Manage Relations, Not People

by admin


There’s a place for the term, “manager”, but I don’t like what it’s come to mean. “To manage” has come to mean being responsible for processes, schedules, inventory, projects and people. One can manage most anything, but we should not be managing people.

I don’t want to be “managed”. I’m not a thing to be directed, changed and ordered about like some factory robot. I am a human and, as such, I need – and deserve – more than being handled in the same manner as an object or an idea.

A strange thing happens when one becomes a manager. He or she begins to see others as thing-doers, as job descriptions. I know what it feels like to be managed. I also know how poorly I’ve acted when managing others. It’s how our management culture is built. But frankly, I’ve seen better cultures in a petri dish. We need to change.
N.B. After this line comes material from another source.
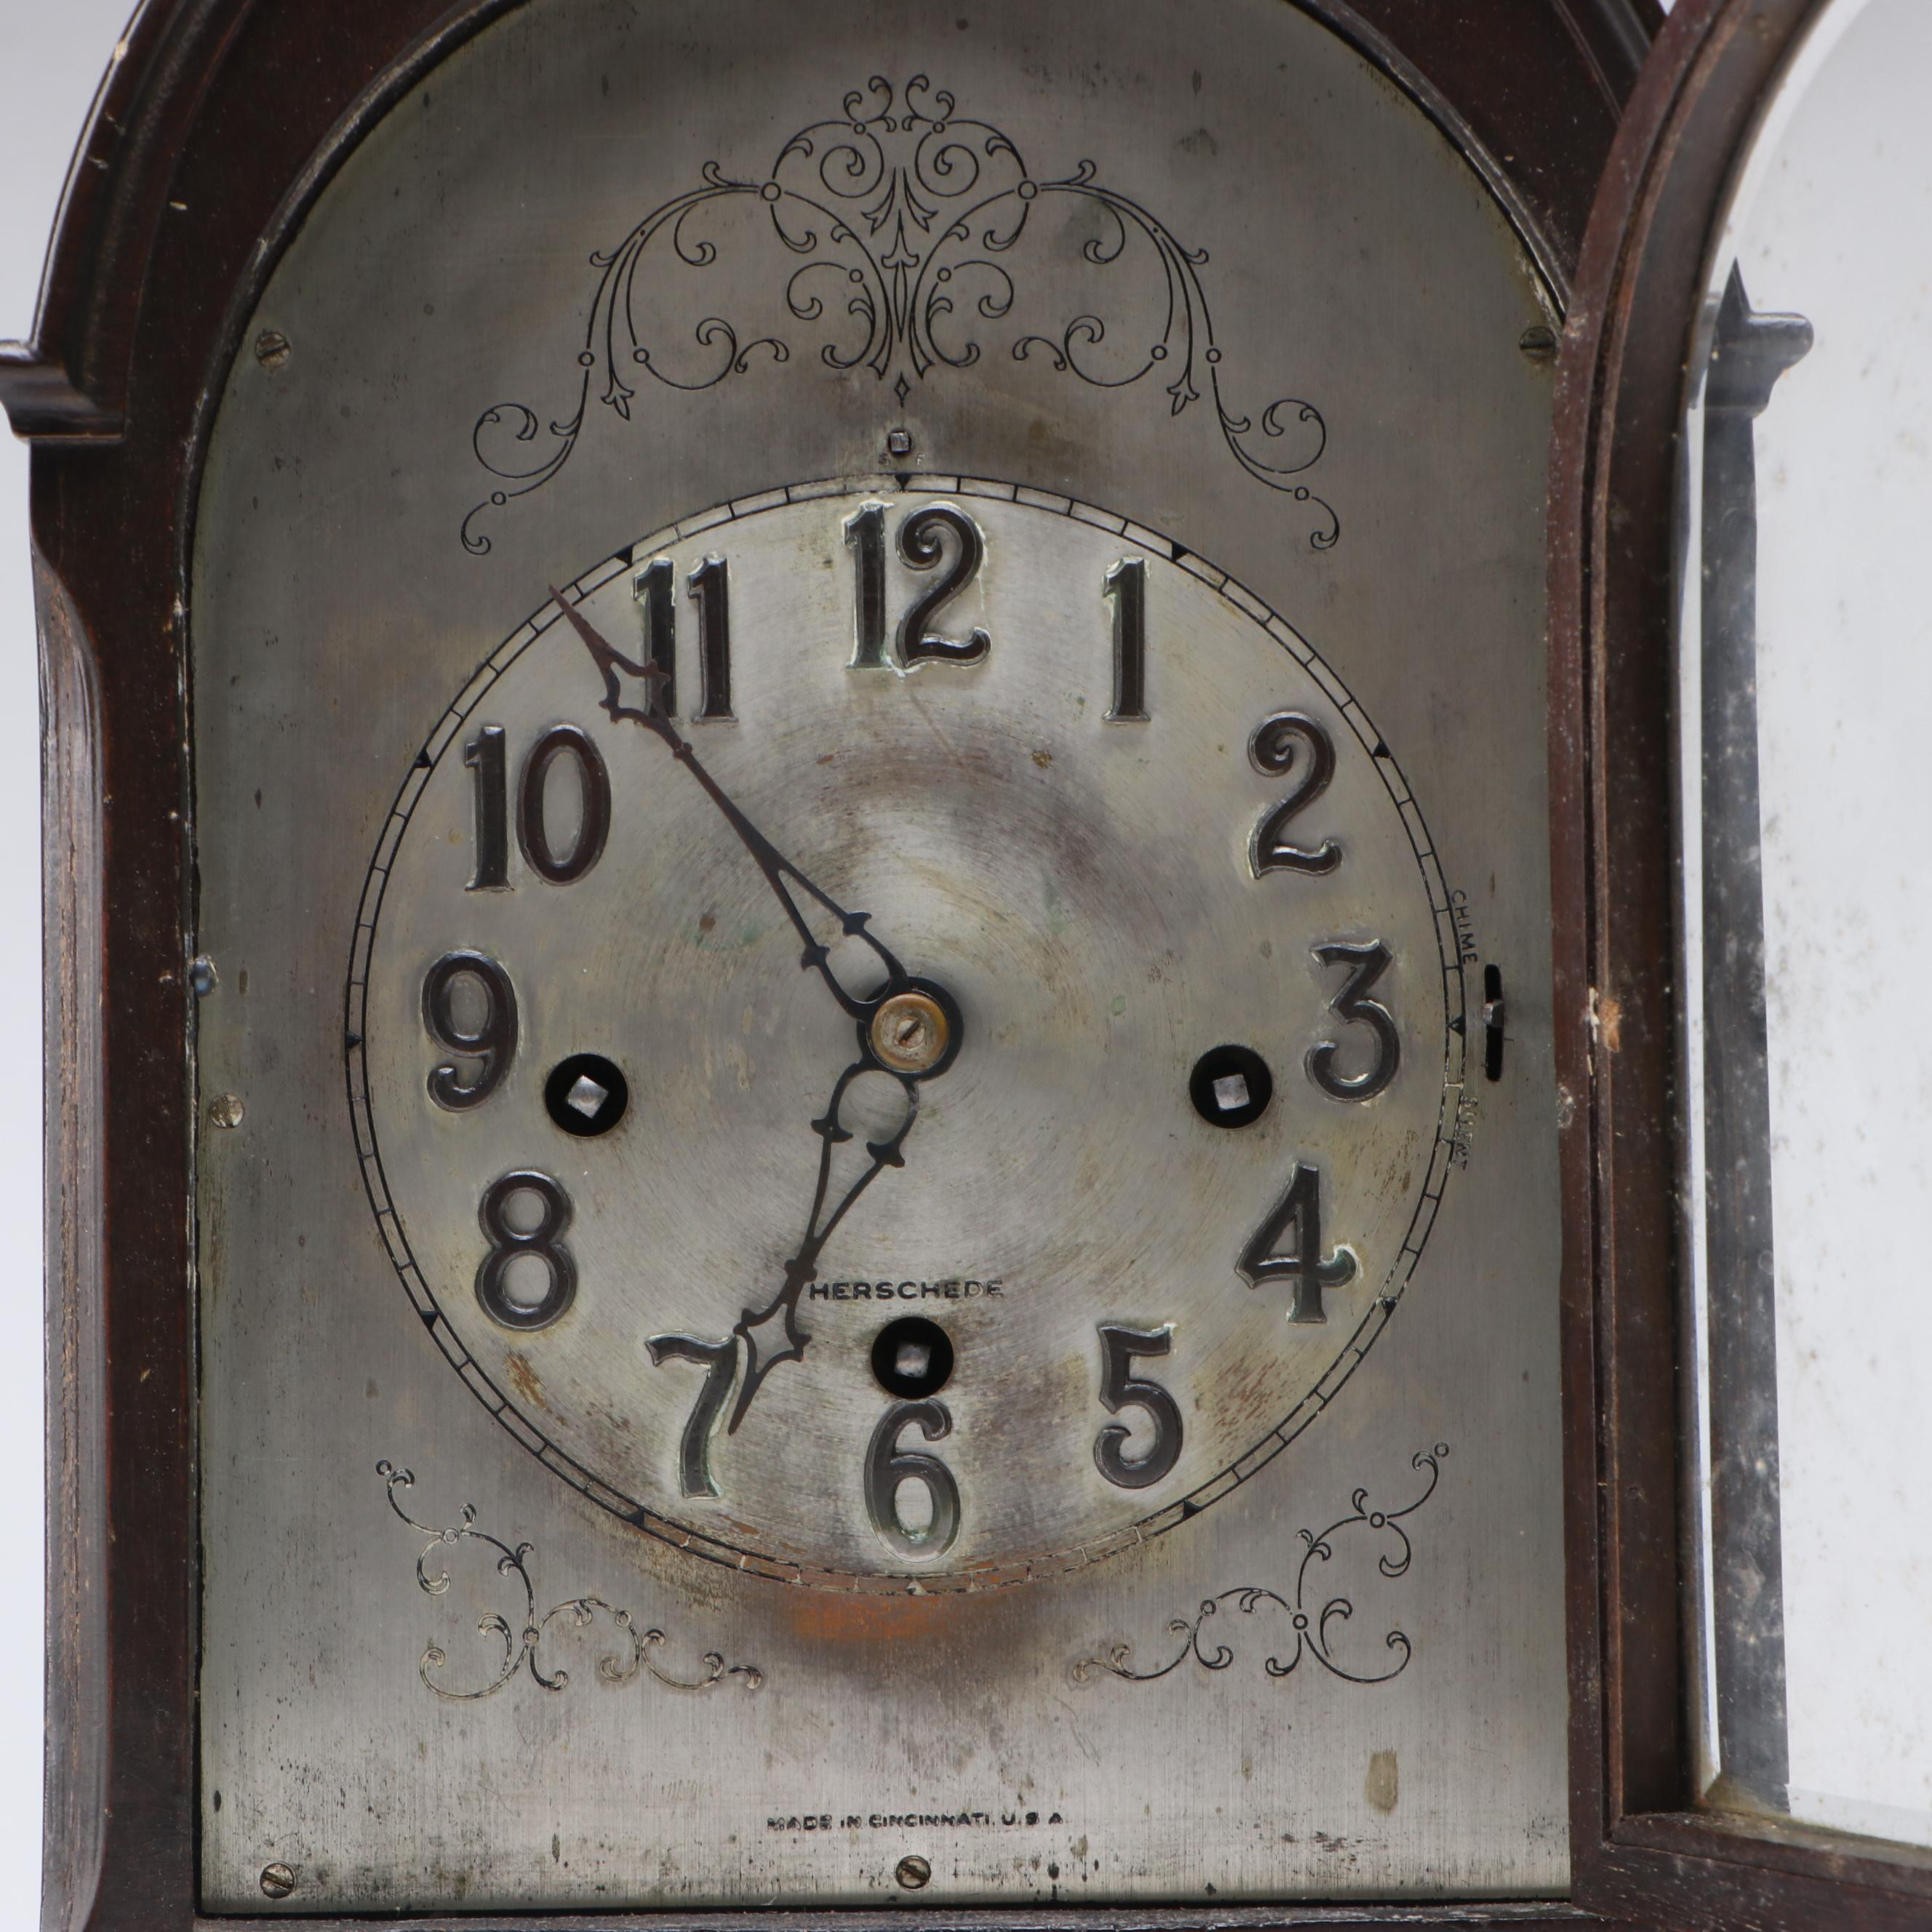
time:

If you’ve not yet read 12: The Elements of Great Managing by Wagner and Harper, pick up a copy. The authors utilized Gallup’s resource of over 10 million employee and manager interviews to discover how to engage employees. It uses the language of management, but in my opinion, it has very little to do with managing. Of their 12 elements of great management, only one element has anything to do with “stuff”. All of the others are decidedly related to relationships.
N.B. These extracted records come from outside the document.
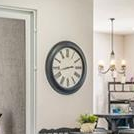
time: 2:42
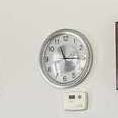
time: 11:15
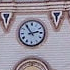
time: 2:54
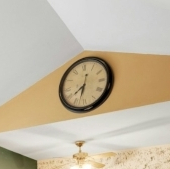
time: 7:32
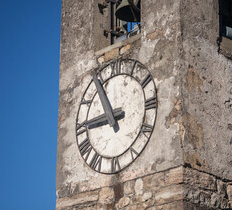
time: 8:53
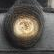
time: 11:07
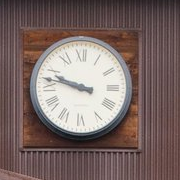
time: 9:47
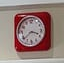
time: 3:38
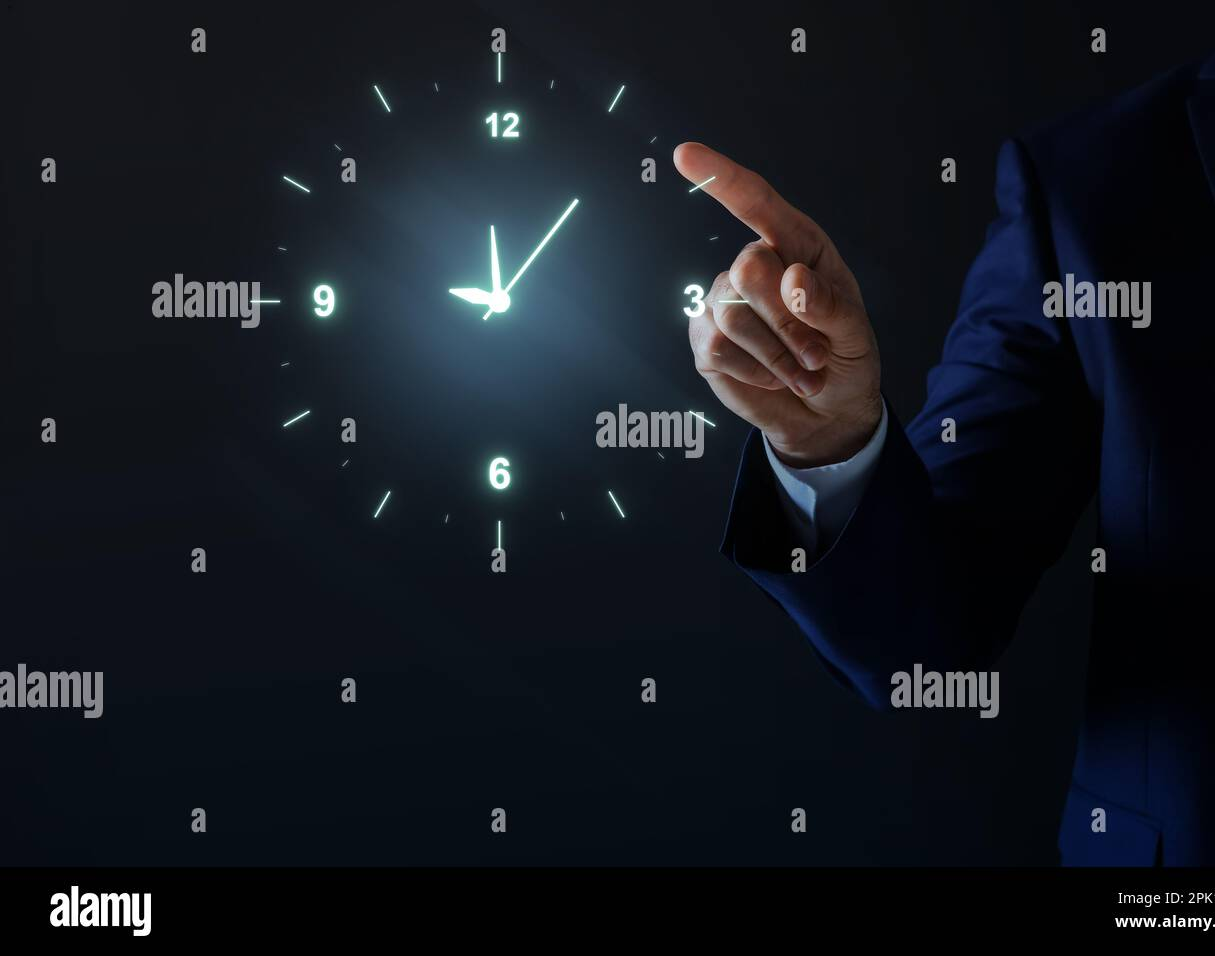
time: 12:07
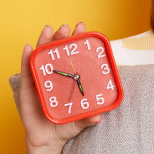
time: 5:49
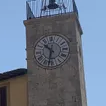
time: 10:32
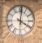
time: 4:01
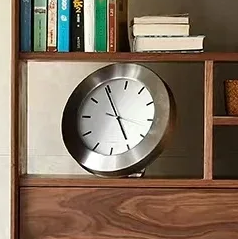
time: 4:54
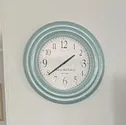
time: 1:39
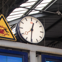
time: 12:30
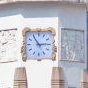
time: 2:54
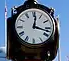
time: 12:17
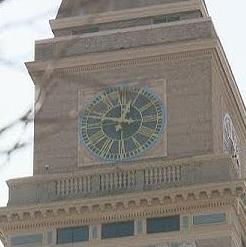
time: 12:47
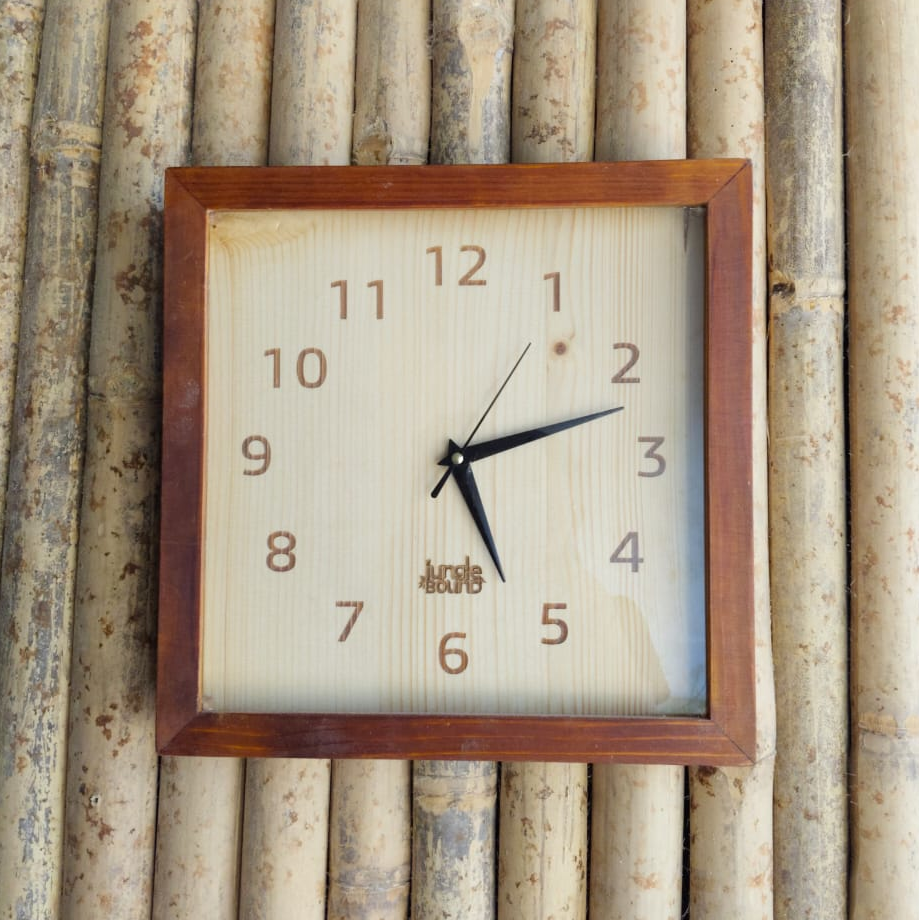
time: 5:12
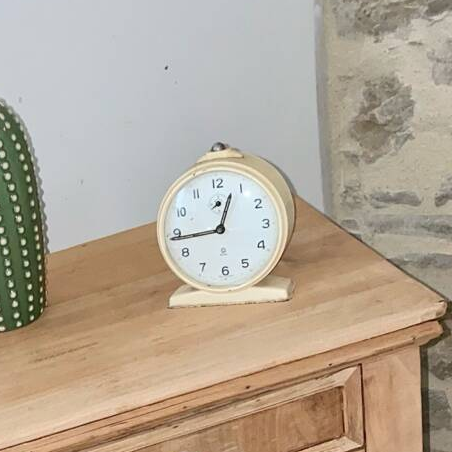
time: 12:43
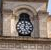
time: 12:24
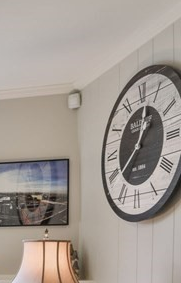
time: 1:01
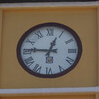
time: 12:46
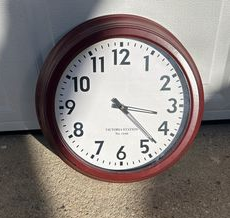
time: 3:22
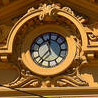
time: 11:36
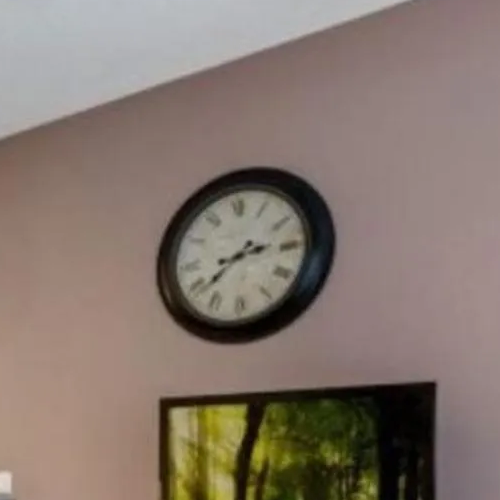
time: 2:38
10 million interviews. You wanna find a better sample?

The responsibility of today’s managers needs to be in the arena of managing relationships. I advocate thinking of yourself as a Relationships Manager first. Everything else should fall in at a distant second.

Things don’t respond. People do. And when the people in your organization flourish, the organization will flourish. It’s just not any more complicated than that.
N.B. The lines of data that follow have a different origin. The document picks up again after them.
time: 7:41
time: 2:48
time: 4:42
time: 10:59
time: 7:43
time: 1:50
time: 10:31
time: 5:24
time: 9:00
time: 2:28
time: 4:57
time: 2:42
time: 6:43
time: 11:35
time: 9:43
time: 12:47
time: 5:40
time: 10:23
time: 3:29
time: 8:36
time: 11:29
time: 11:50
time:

Management of relationships doesn’t deal in numbers. It focuses on the ideal of caring about – and treating – people as people: encouragement, listening, friendship and relationships with coworkers. Relationship management discovers talents, it educates, empowers and allows. If you want to make an investment in the growth of your organization, check all the numbers, processes, inventories, outputs and project timelines you like. But those are all results of something else: what people do.

Change the culture. Manage relationships. When you think and act like a Relationships Manager, you will have primed the real engine of your organization’s growth: the people.